::: ENTRIES SHOWN :::

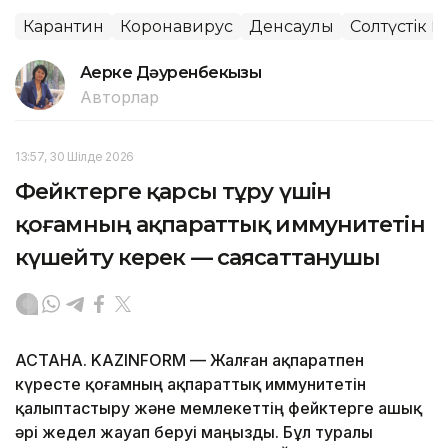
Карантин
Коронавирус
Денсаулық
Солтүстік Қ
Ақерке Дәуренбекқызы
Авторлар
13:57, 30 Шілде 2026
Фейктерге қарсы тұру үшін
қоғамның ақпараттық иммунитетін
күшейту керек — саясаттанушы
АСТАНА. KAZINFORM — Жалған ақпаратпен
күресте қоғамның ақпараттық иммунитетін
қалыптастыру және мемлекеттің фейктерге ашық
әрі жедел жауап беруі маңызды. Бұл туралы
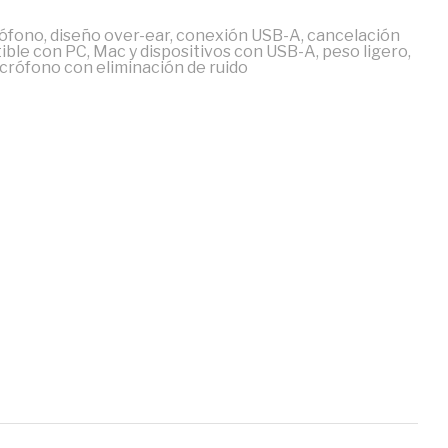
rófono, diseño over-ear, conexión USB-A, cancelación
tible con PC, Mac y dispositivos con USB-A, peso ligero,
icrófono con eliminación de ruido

:::

Whenever a line above includes "ақпараттық", copy it in full.

_WORKED SOLUTION:_
қоғамның ақпараттық иммунитетін
күресте қоғамның ақпараттық иммунитетін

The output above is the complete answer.